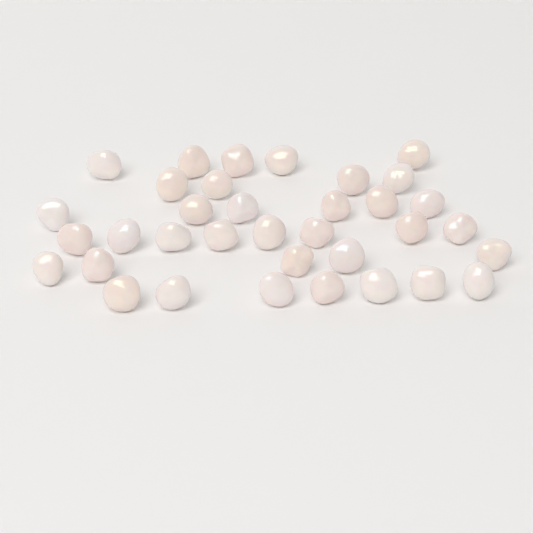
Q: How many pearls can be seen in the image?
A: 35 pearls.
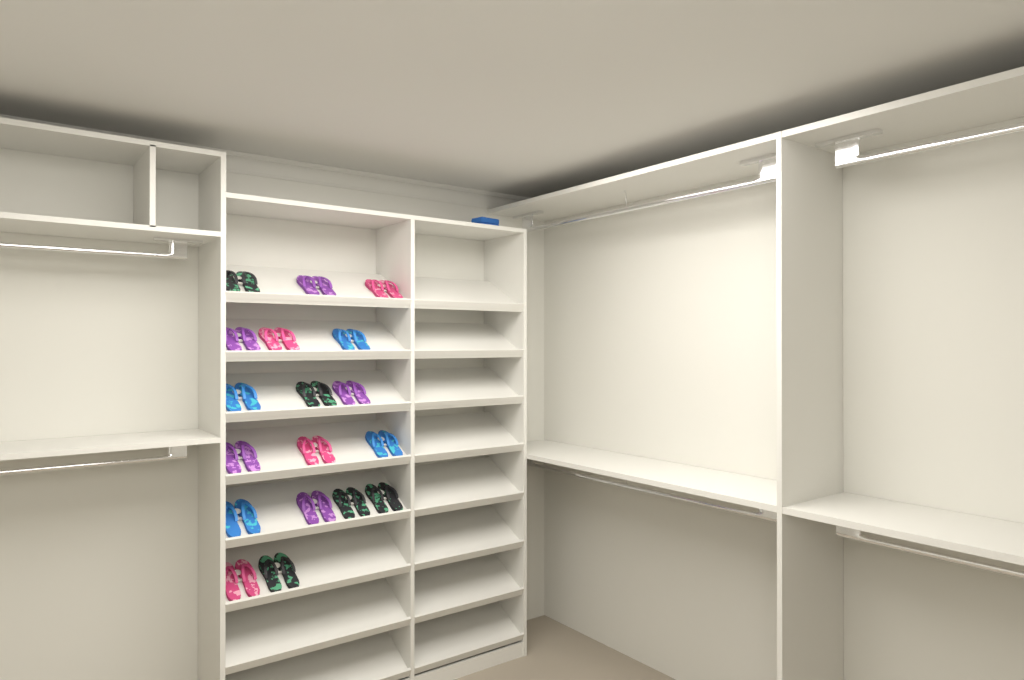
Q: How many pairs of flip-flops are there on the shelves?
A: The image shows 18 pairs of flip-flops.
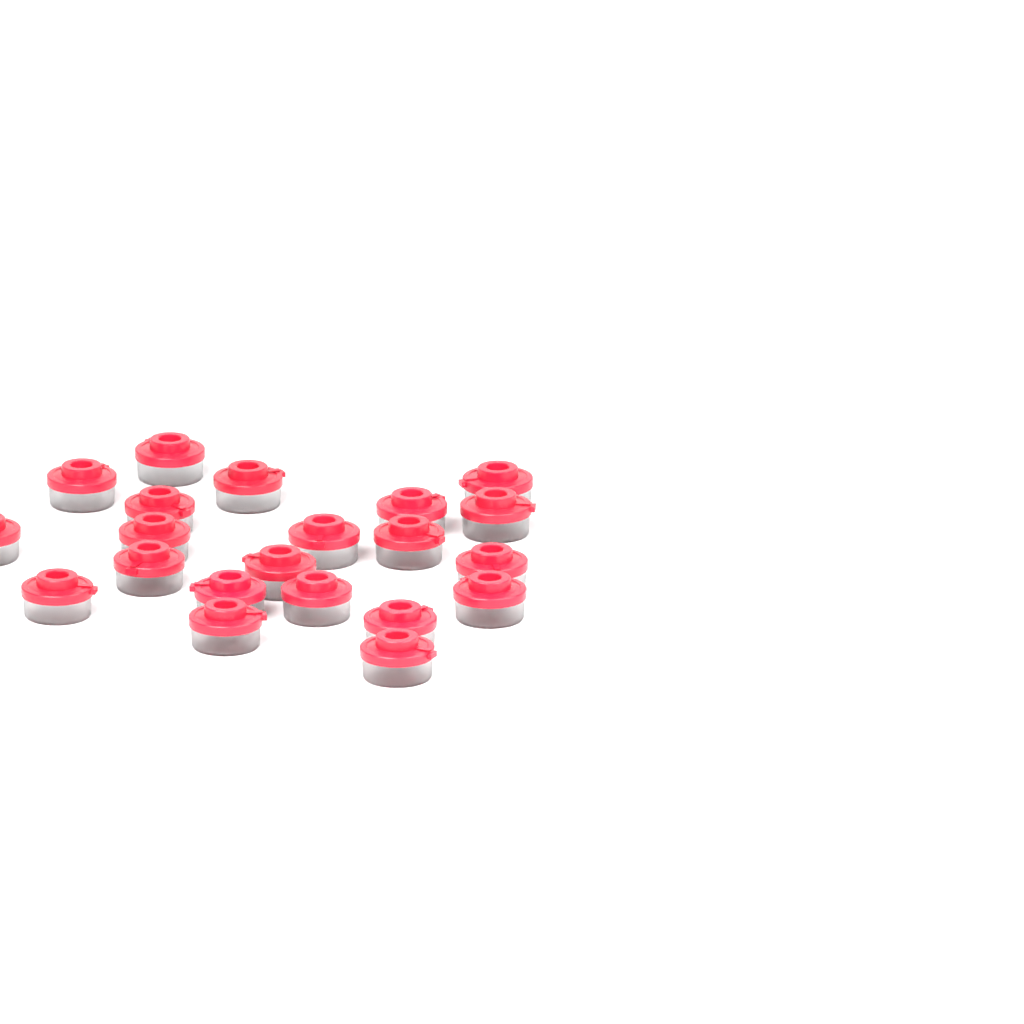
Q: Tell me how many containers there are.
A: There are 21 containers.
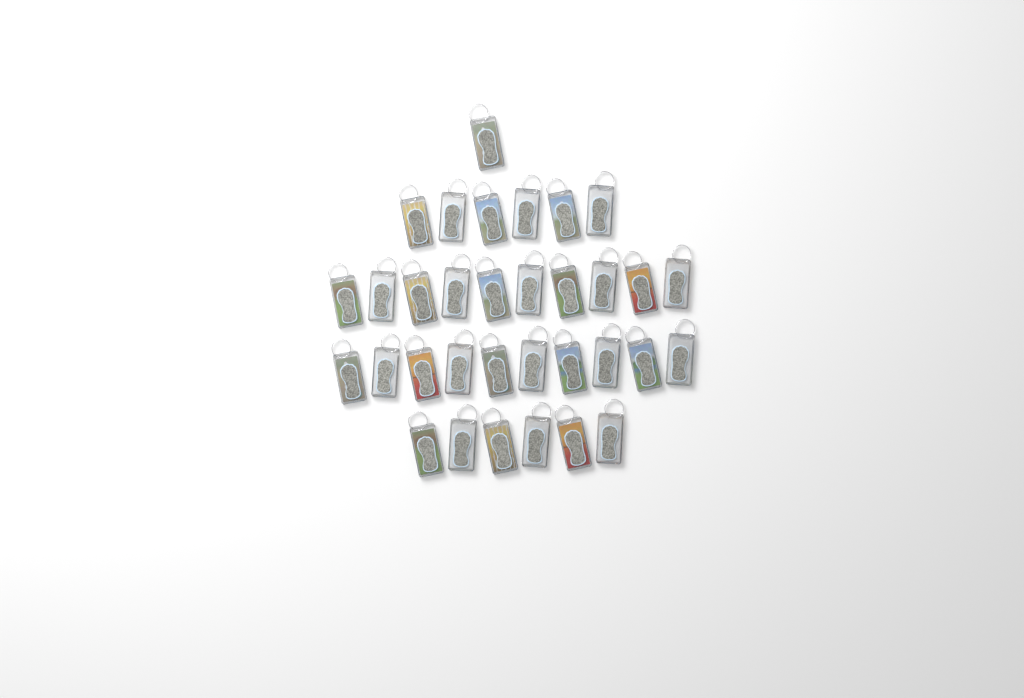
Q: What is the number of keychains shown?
##############################
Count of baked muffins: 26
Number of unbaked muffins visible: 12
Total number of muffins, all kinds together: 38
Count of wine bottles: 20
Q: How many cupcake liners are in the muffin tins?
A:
##############################
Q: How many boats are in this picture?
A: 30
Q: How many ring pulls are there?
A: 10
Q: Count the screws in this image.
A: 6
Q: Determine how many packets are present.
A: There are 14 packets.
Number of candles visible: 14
##############################
*Task to complete*
Please swap "packets" for "sachets" in everything from the line containing "Q: How many ring pulls are there?" down to the line containing "Number of candles visible: 14", leaving the rest unchanged. Return only those lines of the data.

*Worked solution*
Q: How many ring pulls are there?
A: 10
Q: Count the screws in this image.
A: 6
Q: Determine how many sachets are present.
A: There are 14 sachets.
Number of candles visible: 14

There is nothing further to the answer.